The vast majority of archaeologists consider the Church of the Holy Sepulcher to be plausible as the place of Jesus' burial. Pixner (1991) already considered this to be “scientifically well founded”. The location is supported by the early testimonies of pilgrims, the construction of the basilica by Constantine the Great and archaeological evidence.
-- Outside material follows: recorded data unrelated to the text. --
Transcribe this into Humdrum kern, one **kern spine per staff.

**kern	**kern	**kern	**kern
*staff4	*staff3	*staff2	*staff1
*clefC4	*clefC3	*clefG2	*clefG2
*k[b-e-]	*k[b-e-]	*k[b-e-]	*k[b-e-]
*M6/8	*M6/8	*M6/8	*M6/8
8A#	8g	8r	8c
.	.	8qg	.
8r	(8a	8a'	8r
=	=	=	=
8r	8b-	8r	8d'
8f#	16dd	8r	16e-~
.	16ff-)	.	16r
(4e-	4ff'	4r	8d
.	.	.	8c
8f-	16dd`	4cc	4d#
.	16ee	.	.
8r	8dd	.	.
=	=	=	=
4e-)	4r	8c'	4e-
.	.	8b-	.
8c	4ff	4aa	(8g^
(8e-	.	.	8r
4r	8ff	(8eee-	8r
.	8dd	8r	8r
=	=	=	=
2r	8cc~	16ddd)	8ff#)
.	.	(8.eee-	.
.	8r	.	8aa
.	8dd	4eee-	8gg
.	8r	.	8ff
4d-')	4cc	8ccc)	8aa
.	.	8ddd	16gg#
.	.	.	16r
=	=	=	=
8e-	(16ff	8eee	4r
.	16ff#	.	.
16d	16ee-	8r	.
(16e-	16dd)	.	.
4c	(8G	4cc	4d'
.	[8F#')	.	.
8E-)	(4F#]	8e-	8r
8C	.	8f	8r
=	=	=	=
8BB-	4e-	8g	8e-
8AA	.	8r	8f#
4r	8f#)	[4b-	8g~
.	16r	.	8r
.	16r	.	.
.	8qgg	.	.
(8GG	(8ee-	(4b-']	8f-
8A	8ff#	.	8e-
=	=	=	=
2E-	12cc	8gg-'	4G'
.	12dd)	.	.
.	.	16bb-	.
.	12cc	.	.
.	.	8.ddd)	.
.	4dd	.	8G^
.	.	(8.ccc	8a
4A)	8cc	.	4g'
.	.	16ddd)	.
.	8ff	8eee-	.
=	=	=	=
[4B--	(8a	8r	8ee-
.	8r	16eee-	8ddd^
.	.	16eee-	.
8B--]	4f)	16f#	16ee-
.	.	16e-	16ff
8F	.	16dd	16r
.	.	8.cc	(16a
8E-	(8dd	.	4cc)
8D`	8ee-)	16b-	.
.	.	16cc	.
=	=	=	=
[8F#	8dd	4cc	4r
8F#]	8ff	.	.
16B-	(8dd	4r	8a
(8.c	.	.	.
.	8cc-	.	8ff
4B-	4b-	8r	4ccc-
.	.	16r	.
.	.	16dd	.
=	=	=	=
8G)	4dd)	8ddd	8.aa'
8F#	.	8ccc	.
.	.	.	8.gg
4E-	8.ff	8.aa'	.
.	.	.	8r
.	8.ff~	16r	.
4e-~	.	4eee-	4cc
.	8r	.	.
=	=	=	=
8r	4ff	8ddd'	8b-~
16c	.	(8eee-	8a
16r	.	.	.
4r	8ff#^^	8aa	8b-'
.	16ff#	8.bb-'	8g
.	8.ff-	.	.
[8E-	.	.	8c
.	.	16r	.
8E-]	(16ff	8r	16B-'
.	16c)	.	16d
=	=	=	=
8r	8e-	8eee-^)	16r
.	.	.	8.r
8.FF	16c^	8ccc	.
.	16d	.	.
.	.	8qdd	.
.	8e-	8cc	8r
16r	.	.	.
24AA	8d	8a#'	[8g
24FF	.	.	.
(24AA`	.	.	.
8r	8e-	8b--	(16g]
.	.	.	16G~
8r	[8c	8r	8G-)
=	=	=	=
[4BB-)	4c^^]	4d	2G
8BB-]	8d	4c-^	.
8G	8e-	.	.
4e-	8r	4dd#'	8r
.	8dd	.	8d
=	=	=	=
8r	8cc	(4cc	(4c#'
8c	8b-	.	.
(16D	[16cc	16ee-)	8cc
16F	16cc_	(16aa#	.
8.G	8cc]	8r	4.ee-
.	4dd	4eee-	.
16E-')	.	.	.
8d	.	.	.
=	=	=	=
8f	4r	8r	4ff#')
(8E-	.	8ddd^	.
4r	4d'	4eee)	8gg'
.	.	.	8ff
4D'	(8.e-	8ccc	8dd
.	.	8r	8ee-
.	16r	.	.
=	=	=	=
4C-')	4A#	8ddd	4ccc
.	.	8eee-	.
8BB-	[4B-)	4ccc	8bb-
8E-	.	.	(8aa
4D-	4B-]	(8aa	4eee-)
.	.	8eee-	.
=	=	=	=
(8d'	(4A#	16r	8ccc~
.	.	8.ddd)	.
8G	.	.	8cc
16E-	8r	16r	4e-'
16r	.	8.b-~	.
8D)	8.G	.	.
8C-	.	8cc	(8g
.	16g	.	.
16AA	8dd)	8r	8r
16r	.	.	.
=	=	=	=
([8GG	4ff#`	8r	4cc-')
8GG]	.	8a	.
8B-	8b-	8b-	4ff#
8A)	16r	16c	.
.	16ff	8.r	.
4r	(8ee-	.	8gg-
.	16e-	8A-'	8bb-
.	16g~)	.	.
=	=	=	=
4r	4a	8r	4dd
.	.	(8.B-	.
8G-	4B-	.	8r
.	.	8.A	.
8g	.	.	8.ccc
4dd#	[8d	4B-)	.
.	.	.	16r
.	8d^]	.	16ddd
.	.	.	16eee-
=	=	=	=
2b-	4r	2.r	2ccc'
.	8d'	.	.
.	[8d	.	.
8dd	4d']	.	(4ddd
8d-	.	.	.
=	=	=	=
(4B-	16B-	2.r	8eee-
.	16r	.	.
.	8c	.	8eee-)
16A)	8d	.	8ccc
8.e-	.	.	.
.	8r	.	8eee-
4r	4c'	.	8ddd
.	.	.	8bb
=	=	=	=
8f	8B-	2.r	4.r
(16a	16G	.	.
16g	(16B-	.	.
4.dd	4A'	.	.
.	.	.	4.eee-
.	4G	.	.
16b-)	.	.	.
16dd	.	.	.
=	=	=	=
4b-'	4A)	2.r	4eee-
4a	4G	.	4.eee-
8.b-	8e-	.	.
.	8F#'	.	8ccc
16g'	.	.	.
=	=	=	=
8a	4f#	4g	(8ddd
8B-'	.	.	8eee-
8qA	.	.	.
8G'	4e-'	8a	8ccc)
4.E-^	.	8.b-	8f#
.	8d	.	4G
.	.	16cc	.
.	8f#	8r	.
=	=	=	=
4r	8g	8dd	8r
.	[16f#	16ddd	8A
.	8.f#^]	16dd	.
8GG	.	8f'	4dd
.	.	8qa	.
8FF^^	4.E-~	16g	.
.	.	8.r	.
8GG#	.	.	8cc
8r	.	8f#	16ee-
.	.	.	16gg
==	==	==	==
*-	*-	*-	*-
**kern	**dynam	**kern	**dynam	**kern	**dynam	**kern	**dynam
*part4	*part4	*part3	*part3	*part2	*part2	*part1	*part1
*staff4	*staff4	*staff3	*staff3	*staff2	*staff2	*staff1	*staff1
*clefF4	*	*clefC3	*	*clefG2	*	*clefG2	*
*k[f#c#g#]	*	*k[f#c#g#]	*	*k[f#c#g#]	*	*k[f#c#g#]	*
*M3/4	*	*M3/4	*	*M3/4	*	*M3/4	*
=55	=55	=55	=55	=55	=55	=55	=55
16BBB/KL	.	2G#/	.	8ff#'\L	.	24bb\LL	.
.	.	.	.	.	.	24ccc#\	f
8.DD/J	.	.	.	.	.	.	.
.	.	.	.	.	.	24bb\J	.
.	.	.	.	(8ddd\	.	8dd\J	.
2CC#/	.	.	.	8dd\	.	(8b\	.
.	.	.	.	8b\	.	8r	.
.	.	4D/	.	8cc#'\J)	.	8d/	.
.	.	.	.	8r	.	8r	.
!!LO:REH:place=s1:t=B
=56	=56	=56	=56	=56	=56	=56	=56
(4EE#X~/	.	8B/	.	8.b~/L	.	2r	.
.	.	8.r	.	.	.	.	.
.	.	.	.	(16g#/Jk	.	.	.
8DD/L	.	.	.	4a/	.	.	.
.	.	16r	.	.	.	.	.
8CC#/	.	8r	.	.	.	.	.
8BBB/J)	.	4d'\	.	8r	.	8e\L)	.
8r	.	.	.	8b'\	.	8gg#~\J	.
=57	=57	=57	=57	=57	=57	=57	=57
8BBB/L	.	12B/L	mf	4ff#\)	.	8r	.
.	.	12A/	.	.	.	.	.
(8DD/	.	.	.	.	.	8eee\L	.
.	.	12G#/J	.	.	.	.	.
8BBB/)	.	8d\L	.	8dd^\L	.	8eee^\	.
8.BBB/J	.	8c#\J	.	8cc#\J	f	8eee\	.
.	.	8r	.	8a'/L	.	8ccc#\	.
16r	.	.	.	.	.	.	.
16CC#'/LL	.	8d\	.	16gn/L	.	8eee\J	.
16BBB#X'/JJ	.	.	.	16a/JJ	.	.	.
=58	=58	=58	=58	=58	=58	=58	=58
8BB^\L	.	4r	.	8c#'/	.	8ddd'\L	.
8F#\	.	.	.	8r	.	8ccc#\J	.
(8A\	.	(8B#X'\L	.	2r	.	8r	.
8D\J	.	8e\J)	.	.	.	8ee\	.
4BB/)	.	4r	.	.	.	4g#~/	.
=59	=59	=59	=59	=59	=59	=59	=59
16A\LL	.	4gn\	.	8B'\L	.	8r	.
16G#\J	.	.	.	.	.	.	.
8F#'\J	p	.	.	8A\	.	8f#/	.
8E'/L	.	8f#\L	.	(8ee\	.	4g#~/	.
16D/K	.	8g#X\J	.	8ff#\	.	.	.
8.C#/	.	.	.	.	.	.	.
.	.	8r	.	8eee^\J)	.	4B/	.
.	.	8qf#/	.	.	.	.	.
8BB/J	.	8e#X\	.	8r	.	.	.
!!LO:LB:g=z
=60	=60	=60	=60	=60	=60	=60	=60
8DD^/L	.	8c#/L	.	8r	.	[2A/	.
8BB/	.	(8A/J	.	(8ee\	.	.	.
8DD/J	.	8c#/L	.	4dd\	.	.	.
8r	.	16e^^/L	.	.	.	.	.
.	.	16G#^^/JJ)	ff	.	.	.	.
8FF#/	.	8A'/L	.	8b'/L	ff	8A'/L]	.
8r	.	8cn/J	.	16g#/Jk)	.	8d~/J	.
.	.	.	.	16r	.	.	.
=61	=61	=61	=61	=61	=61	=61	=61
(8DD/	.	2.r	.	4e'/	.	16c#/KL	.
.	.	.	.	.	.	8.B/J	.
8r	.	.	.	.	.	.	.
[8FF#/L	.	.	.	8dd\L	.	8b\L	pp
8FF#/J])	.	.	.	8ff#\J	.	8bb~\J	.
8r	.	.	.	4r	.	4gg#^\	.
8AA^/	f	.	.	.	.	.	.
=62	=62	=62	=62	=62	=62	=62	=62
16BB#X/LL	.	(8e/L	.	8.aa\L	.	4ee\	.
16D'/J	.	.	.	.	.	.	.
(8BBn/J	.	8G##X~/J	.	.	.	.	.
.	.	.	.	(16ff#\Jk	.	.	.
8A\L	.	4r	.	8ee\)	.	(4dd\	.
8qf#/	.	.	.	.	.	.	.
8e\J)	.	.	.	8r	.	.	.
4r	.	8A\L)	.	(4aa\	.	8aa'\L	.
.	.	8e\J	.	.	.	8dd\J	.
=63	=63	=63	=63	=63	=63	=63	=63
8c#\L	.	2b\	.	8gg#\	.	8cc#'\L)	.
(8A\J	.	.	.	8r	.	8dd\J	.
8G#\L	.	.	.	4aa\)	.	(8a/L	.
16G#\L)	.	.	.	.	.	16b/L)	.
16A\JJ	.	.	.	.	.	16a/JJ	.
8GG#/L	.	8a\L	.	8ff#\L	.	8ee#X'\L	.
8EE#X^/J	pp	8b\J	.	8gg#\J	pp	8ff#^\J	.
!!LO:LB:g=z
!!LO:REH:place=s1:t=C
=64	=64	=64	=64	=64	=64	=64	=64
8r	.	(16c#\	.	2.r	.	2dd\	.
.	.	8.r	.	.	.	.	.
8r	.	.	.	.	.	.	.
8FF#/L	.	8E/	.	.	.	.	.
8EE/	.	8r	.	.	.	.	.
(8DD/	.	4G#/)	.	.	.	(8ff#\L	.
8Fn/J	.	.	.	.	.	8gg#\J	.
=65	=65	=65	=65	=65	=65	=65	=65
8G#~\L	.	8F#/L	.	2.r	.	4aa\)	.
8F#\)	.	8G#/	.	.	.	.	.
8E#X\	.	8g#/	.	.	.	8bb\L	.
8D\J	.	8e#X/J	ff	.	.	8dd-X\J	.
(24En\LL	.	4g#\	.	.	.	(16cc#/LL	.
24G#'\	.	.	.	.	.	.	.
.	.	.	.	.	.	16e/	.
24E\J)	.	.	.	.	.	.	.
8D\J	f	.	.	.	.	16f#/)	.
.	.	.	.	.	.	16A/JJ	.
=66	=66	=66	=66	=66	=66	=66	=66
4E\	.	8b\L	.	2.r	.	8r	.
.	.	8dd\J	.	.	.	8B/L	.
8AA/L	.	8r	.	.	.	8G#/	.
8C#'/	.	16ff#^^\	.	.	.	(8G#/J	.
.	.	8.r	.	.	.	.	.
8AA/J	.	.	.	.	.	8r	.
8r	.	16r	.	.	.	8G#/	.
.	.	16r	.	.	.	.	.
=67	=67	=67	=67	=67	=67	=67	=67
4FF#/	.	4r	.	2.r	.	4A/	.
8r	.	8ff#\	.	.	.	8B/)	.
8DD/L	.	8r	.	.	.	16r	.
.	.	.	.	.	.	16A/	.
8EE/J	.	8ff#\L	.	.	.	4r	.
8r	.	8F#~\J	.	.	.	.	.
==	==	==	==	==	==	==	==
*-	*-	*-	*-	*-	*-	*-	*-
Much earlier seemed to speak for the authenticity of the grave: Christian symbols inside the grave and the fact that the place was traditionally referred to as the “stoning place”. The main argument, however, was that Jesus was “led out” of the city for the crucifixion ( Mt 27,32  EU ), while the Church of the Holy Sepulcher is within the (today's) city walls. This argument is considered refuted. In the meantime it is archaeologically proven that the hill on which the Church of the Holy Sepulcher stands was outside the city walls at the time of Jesus. As an undeveloped quarry, it was an “ideal place” for the construction of a rock grave.

literature

  • Max Küchler : Jerusalem: A Handbook and Study Guide to the Holy City (Places and Landscapes of the Bible, Volume IV.2). 2nd, completely revised edition, Vandenhoeck & Ruprecht, Göttingen 2014, pp. 347–351.
  • Shimon Gibson: The Seven Last Days of Jesus. The archaeological facts. dtv , Munich 2012 (Orig .: The Final Days of Jesus. The Archaeological Evidence. 2009). In it on the place of the crucifixion and burial: pp. 136–185, especially on the garden grave: p. 148, p. 170 f.).
  • Sarah Kochav: The Search for a Protestant Holy Sepulcher: The Garden Tomb in Nineteenth-Century Jerusalem. In: The Journal of Ecclesiastical History , Volume 46, Issue 2 (April 1995), pp. 278-301, doi : 10.1017 / S0022046900011374 .

Web links

Commons : Garden Tomb  - collection of images, videos and audio files

Individual evidence

  1. Bargil Pixner : Ways of the Messiah and sites of the early church , Giessen and Basel 1991, pp. 275–280. Quote: p. 275.
  2. Max Küchler: Jerusalem: A manual and study travel guide to the Holy City. 2nd ed., Göttingen 2014, pp. 287-300.
  3. Bargil Pixner: Ways of the Messiah and sites of the early church , Giessen and Basel 1991, p. 276.
  4. ^ Katharina Galor, Hanswulf Bloedhorn: The Archeology of Jerusalem. From the Origins to the Ottomans. Yale University Press, New Haven / London 2013, p. 71 and Note 27.
  5. Shimon Gibson: The seven last days of Jesus. Munich 2012, p. 150; see. P. 171.